Il faut bien comprendre la spécificité de cette institution en Egypte. Bien qu’ayant perdu toutes ses guerres, même si elle présente celle de 73 comme une victoire, elle jouit d’un prestige réel. C’est l’un des acteurs économiques les plus importants, qui représente 20 % du PIB. Elle construit des routes, fabrique de l’électroménager et emploie près d’un million de civils. En se mettant du côté des manifestants, c’est elle qui a achevé le régime de Moubarak. La division du pays confère à son intervention une légitimité que ne lui conteste plus que la direction des frères musulmans.
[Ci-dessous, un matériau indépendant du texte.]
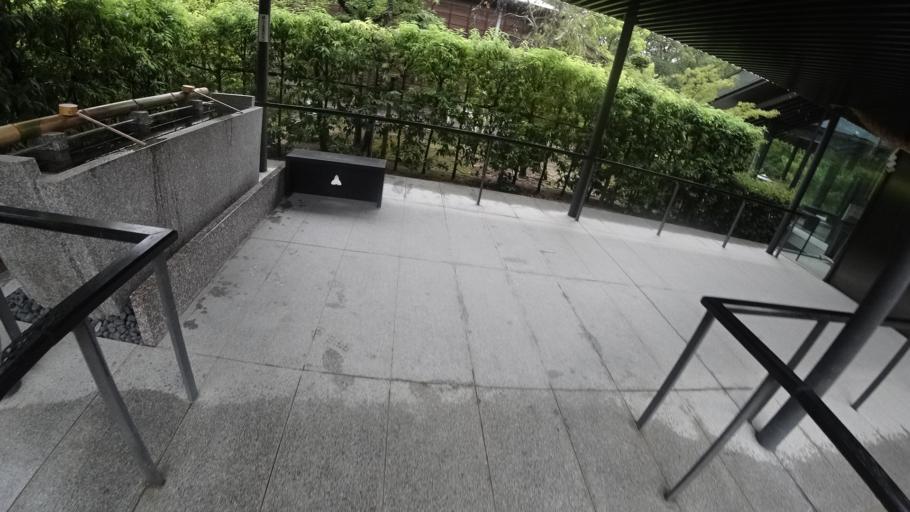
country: JP
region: Hyogo
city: Nishinomiya-hama
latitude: 34.7350
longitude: 135.3349
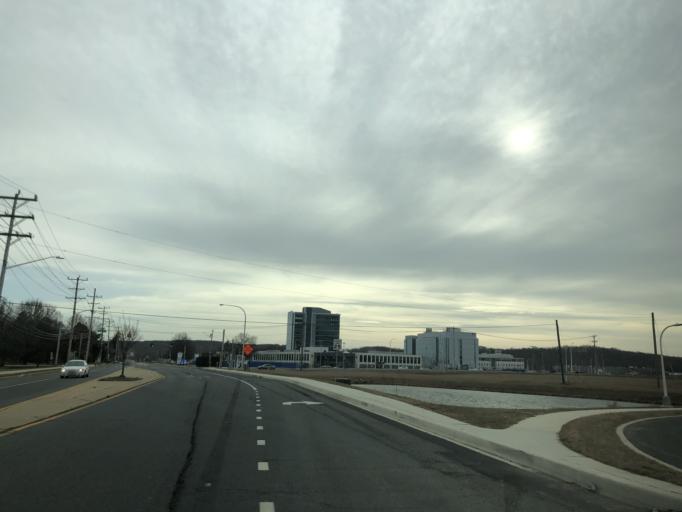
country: US
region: Delaware
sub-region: New Castle County
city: Newark
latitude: 39.6685
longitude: -75.7531
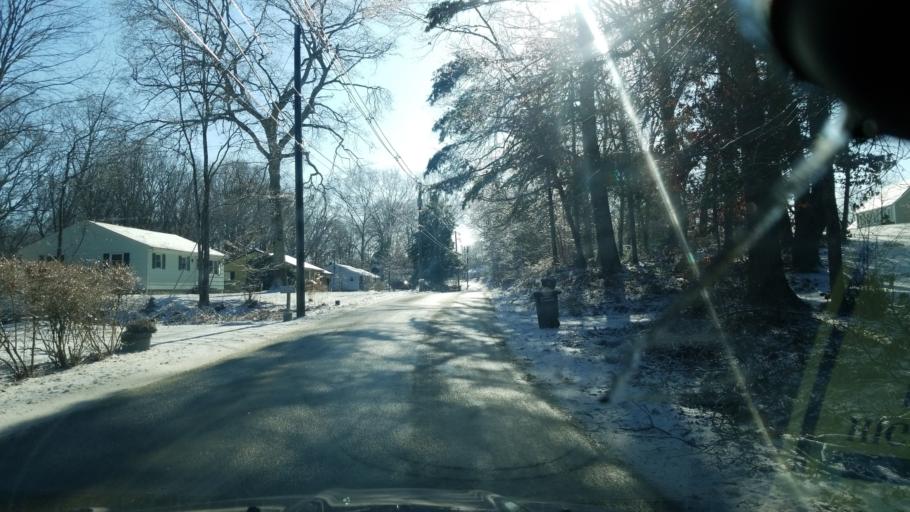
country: US
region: Connecticut
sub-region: Windham County
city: East Brooklyn
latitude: 41.8237
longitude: -71.9302
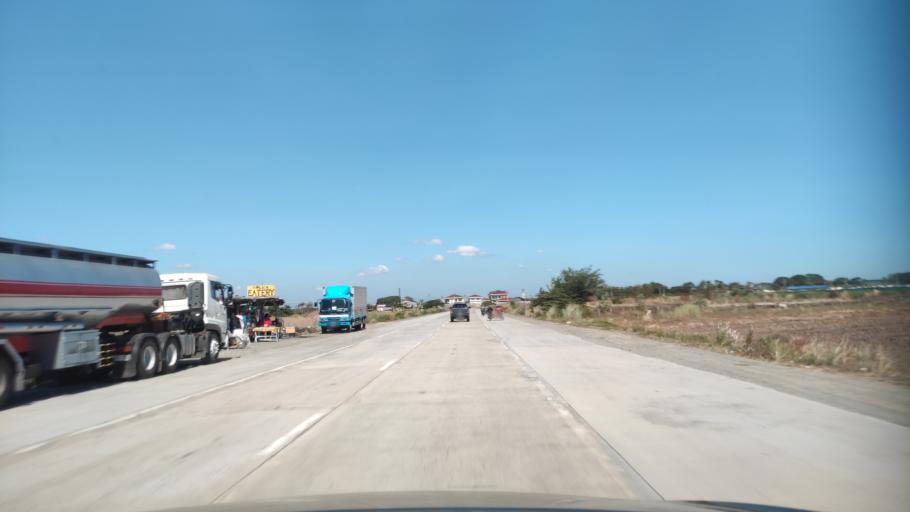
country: PH
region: Central Luzon
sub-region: Province of Tarlac
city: Salcedo
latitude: 15.8702
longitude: 120.6082
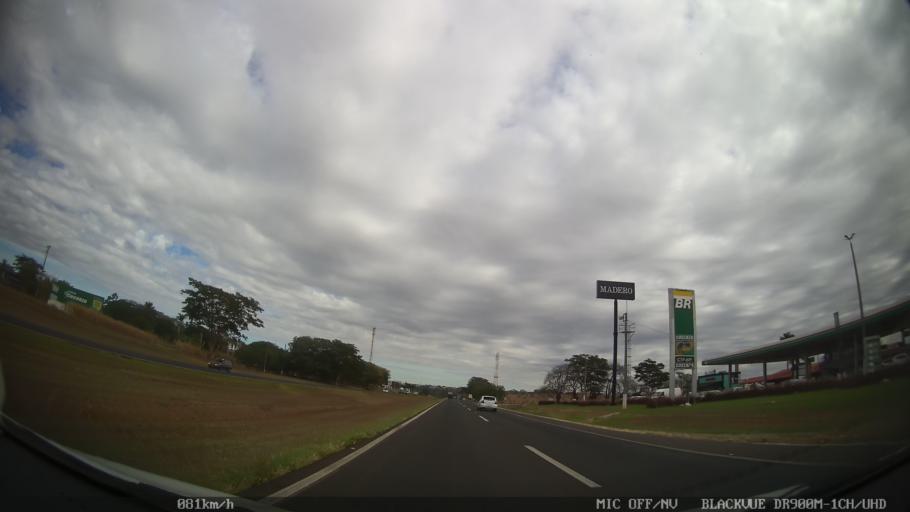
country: BR
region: Sao Paulo
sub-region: Sao Jose Do Rio Preto
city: Sao Jose do Rio Preto
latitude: -20.8154
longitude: -49.4579
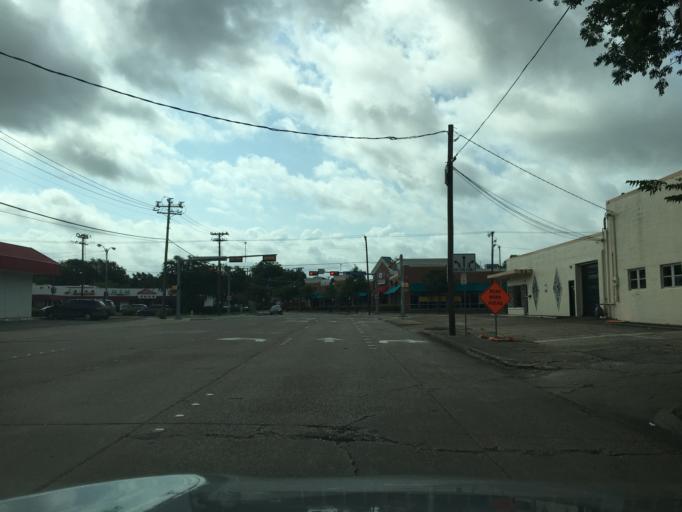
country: US
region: Texas
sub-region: Dallas County
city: Richardson
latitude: 32.9478
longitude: -96.7312
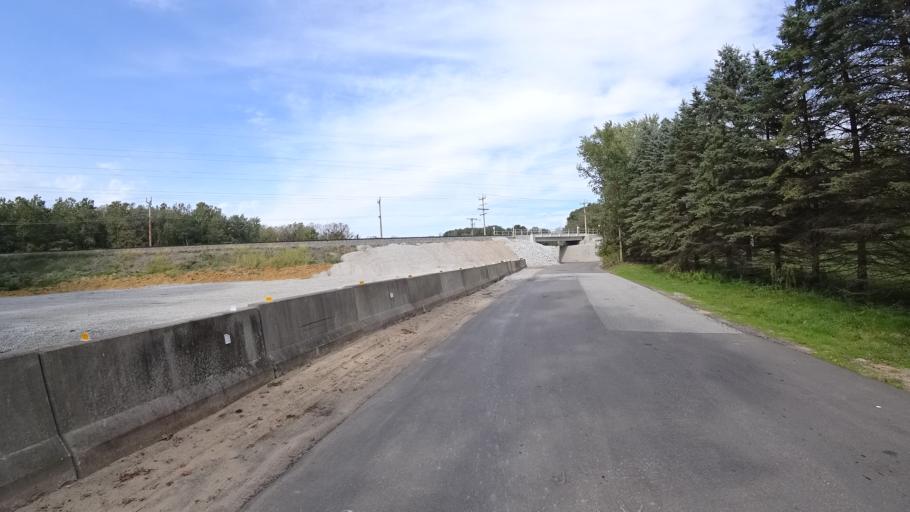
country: US
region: Indiana
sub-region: LaPorte County
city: Trail Creek
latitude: 41.7095
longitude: -86.8553
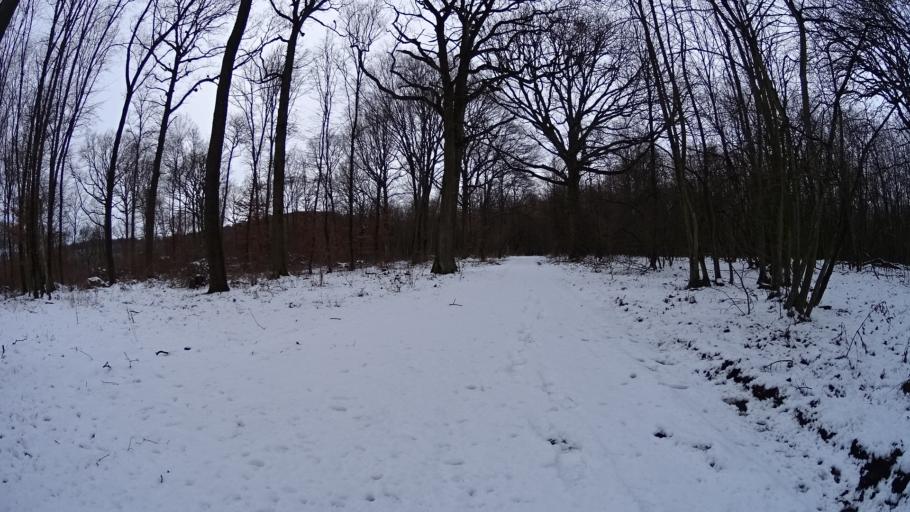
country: AT
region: Lower Austria
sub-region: Politischer Bezirk Korneuburg
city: Niederhollabrunn
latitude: 48.4181
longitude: 16.2976
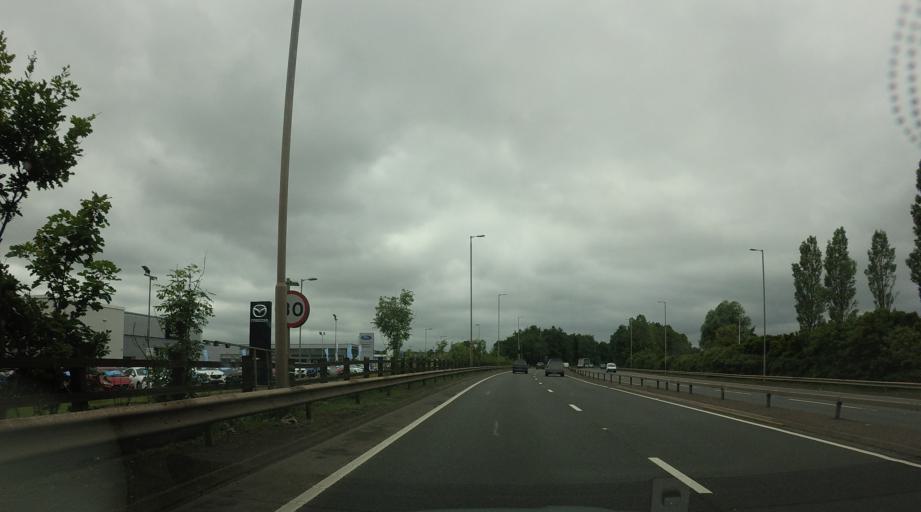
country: GB
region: Scotland
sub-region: South Lanarkshire
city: Bothwell
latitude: 55.7924
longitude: -4.0704
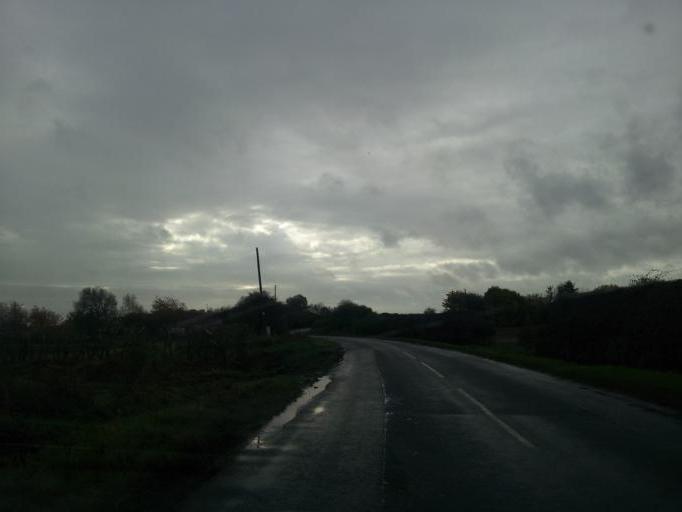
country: GB
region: England
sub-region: Lincolnshire
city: Long Bennington
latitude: 53.0146
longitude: -0.8043
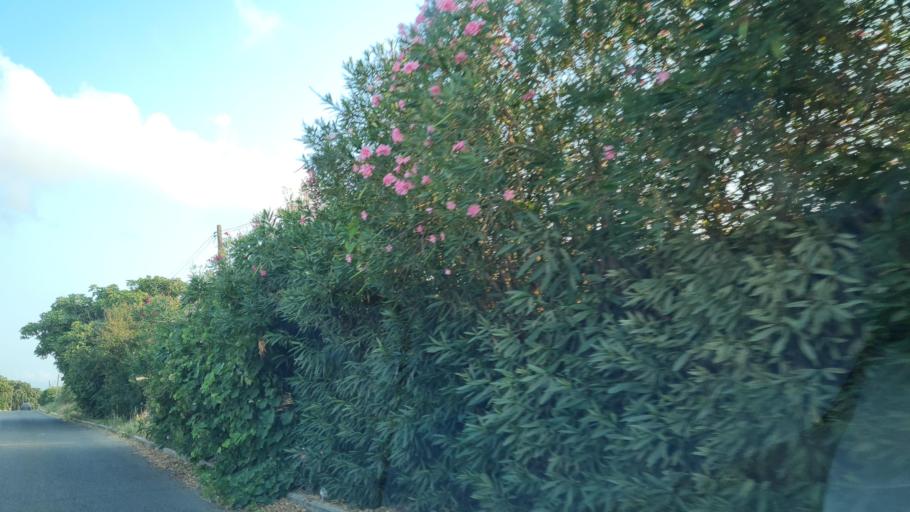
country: IT
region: Latium
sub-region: Provincia di Viterbo
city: Montalto di Castro
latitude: 42.3440
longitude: 11.6100
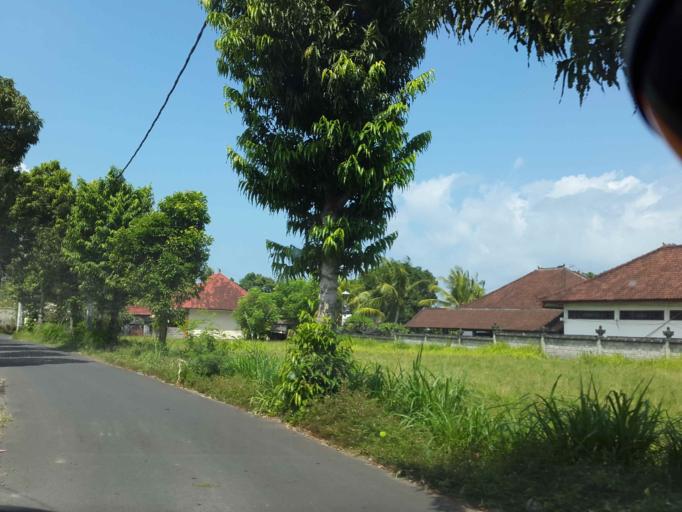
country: ID
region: Bali
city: Klungkung
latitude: -8.5545
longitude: 115.3788
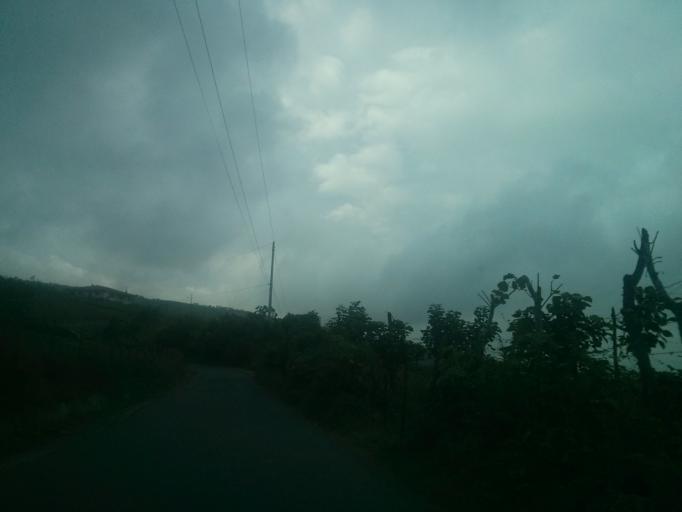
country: CR
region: Cartago
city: Cot
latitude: 9.9002
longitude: -83.7978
Les relations entre les deux parties sont historiquement erratiques. Un exemple peut éclairer là-dessus. Nasser, assiégé par la foule dans son palais, a appelé à la rescousse le juge Aouda, théoricien des frères musulmans qui les a dispersés par un discours mémorable. Quelques années plus tard, le même juge Aouda était pendu suite à un procès de la direction. A l’inverse, Sadate a soutenu la confrérie, dont il était membre, qui l’a assassiné après Camp David.
L’on ne sait pas ce qui va sortir des événements en cours. Le pire des scénarios serait un affrontement généralisé, impliquant l’armée. L’Egypte serait à feu et à sang et les séquelles la marqueront pour une longue période. L’idéal serait que les frères musulmans acceptent le compromis proposé par l’armée, ils sont coutumiers des revirements et que la transition puisse repartir sur de nouvelles bases. Malgré l’intervention des militaires, c’est la rue qui décidera des développements.
Mais il y a déjà des enseignements à tirer. L’on voit bien que la démocratie ne peut se résumer à des instances représentatives élues. Ce qui a manqué en Egypte ce sont de véritables consensus sur la nature de l’Etat, les libertés fondamentales, les valeurs de la république. En dehors de ces consensus, le gagnant des élections a des tentations hégémoniques, ce qui est le cas.
En dehors de tout procès d’intention, les Islamistes prouvent un peu partout qu’ils ne partagent pas cette vision de la démocratie qui n’est en définitive pour eux, qu’un moyen d’accéder au pouvoir. Autre élément majeur, c’est que le printemps arabe a installé dans les consciences la puissance des peuples. Il y a dix fois plus d’Egyptiens dans la rue que lors de la révolution. Libérés, les citoyens s’expriment, manifestent, croient dans un projet commun. C’est historiquement un changement fondamental pour le monde dit arabe.